O MPF (Ministério Público Federal) recomendou às Forças Armadas em Mato Grosso a abstenção de promover ou tomar parte de qualquer manifestação pública, em ambiente militar ou fardado, em comemoração ou homenagem à data de instalação do regime militar, em de 31 de março. A recomendação foi divulgada nesta quarta-feira (27) na mesma semana em que o porta-voz da Presidência, general Otávio Rêgo Barros orientou que as Forças Armadas celebrem ao fechamento democrático do País em 1964.
O texto recomenda ainda que sejam adotadas providências para que as medidas também alcancem militares subordinados e que, em caso de identificação de eventuais atos e seus participantes, sejam aplicadas punições disciplinares e comunicação ao MPF para adoção das providências cabíveis. O prazo de resposta das recomendações é de 24 horas.
O Ministério Público emitiu quatro recomendações pela Procuradoria da República em Mato Grosso, a 13ª Brigada de Infantaria Motorizada em Cuiabá (13ª BdaInfMtz), Delegacia Fluvial de Cuiabá (DelCuiaba); Destacamento de Controle do Espaço Aéreo: de Cuiabá (DTCEA-CY) e Chapada dos Guimarães (DTCEA-GI).
No texto, o órgão ressalta que a Constituição Federal de 1988 restabeleceu a democracia após o período entre 1º de abril de 1964 e 15 de março de 1985, durante o qual o País foi presidido por governos militares, com supressão de eleições diretas e dos direitos decorrentes do regime democrático, como direitos de reunião, liberdade de expressão e liberdade de imprensa.
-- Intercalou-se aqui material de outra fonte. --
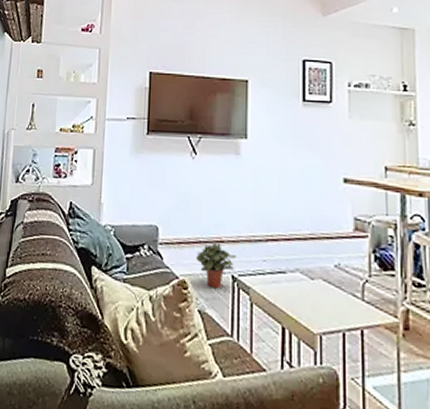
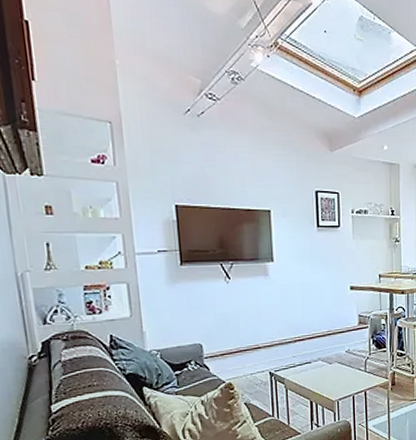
potted plant: present [196,243,237,289] -> none [238,350,272,385]

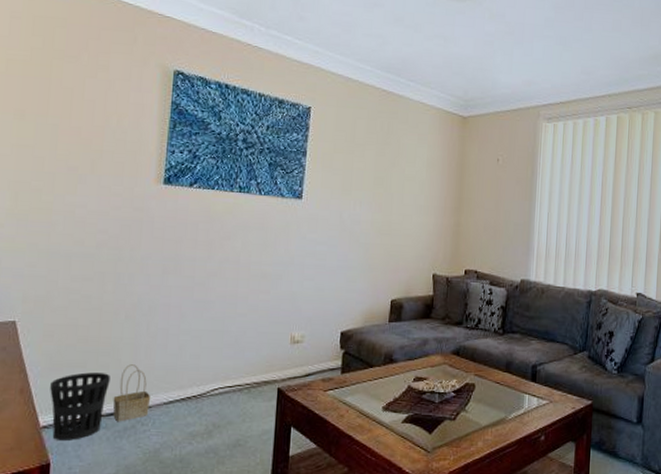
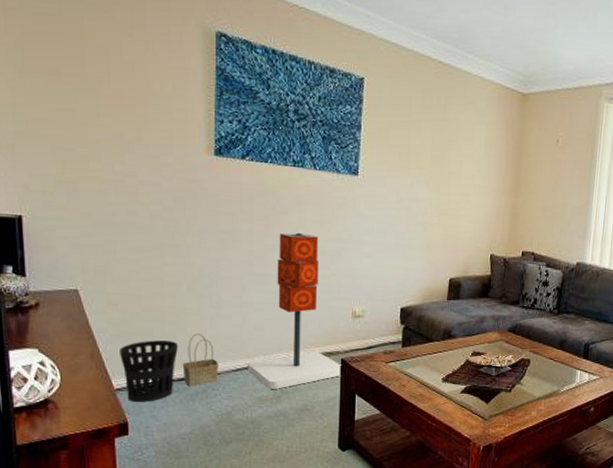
speaker: none [180,257,277,423] -> present [248,232,341,389]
“A homenagem por servidores civis e militares, no exercício de suas funções, ao período histórico no qual houve supressão da democracia e dos direitos de reunião, liberdade de expressão e de imprensa viola a Constituição Federal”.
É reconhecido também que o Estado Brasileiro, por meio da Lei º 12.528/2011, criou a Comissão Nacional da Verdade para apurar graves violações a direitos humanos no período previsto no artigo 8º da ADCT. E, em sua Recomendação nº 4, a Comissão Nacional da Verdade fez constar a proibição da realização de eventos oficiais em comemoração ao golpe militar de 1964, em virtude das investigações realizadas terem comprovado que o regime autoritário que se seguiu foi responsável pela ocorrência de graves violações de direitos humanos.
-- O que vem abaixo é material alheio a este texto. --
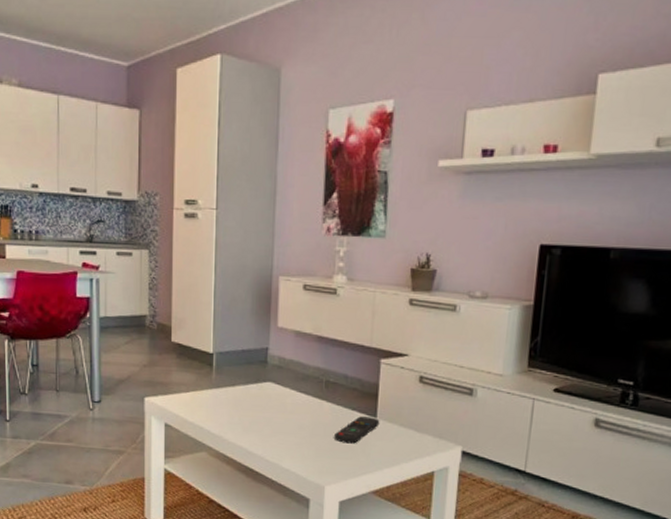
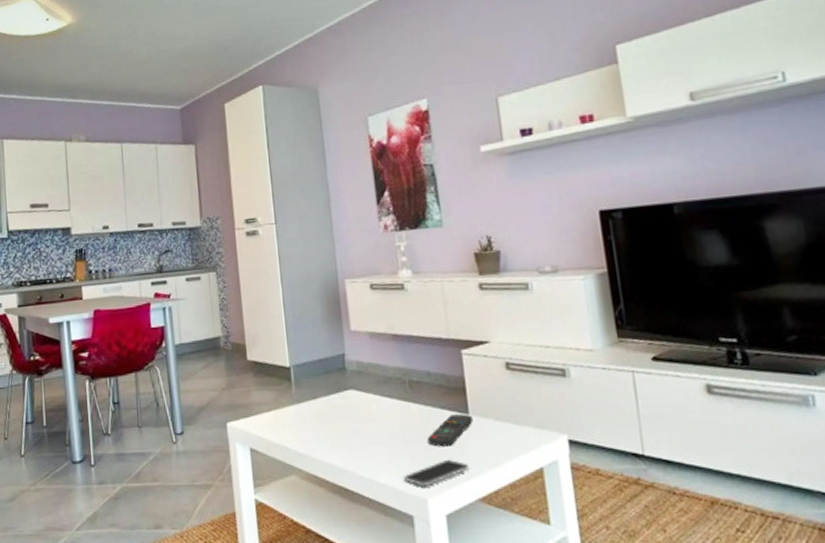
smartphone: none [307,455,369,475] -> present [404,460,470,486]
O documento ressalta ainda que, em 19 de setembro de 2014, por meio do ofício nº 10944/Gabinete, do Ministro de Estado de Defesa, as Forças Armadas admitiram a existência de graves violações aos direitos humanos durante o regime militar e não questionaram as conclusões da Comissão Nacional da Verdade.
A ação é uma resposta às declarações do porta-voz da Presidência da República, general Otávio Rêgo Barros, realizadas ontem, 26, em que o presidente Jair Bolsonaro “determinou ao Ministério da Defesa que faça as comemorações devidas com relação a 31 de março de 1964”.
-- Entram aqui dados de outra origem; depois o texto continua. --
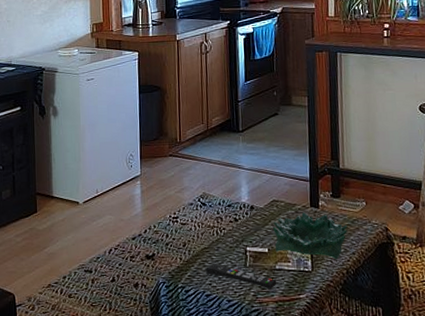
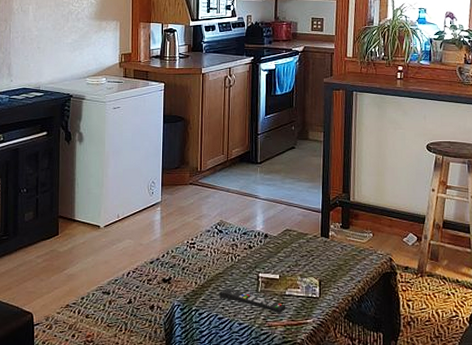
decorative bowl: present [273,212,348,260] -> none [285,241,355,287]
O MPF considera que a homenagem por servidores civis e militares ao período histórico no qual houve supressão da democracia, liberdade de expressão e liberdade de imprensa viola a Constituição Federal, que consagra a democracia e a soberania popular. A Constituição Federal repudia e considera o crime de tortura inafiançável e imprescritível (art. 5º, incisos III e XLIII).
Diante disso, o MPF enfatizou também que o Presidente da República se submete à Constituição Federal e às leis vigentes, não possuindo o poder discricionário de desconsiderar todos os dispositivos legais que reconhecem o regime iniciado em 31 de março de 1964 como antidemocrático.
Notícia Fato
Levando-se em consideração às declarações do porta-voz da Presidência da República, general Otávio Rêgo Barros, e das notícias amplamente divulgadas nos meios de comunicação nacional, o MPF em Mato Grosso instaurou uma Notícia de Fato para que seja apurada a possível alusão positiva a regime autoritário e incompatibilidade com o estado democrático de direito, alusivos às comemorações do dia 31 de março de 1964.
O MPF enfatizou que, apesar de algumas controvérsias existentes, o próprio Estado Brasileiro e Cortes Internacionais já reconheceram que o movimento militar de 1964 foi um golpe que depôs um presidente legítimo e instaurou um regime de exceção que implicou a erradicação de liberdades democráticas essenciais, centenas de mortes, milhares de prisões políticas, tortura, além de outras graves violações de direitos humanos.
Também considerou que qualquer comemoração alusiva à data realizada com recursos públicos (materiais ou humanos) é possivelmente incompatível com o ordenamento jurídico e pode implicar, inclusive, a prática de ato de improbidade administrativa por seus responsáveis.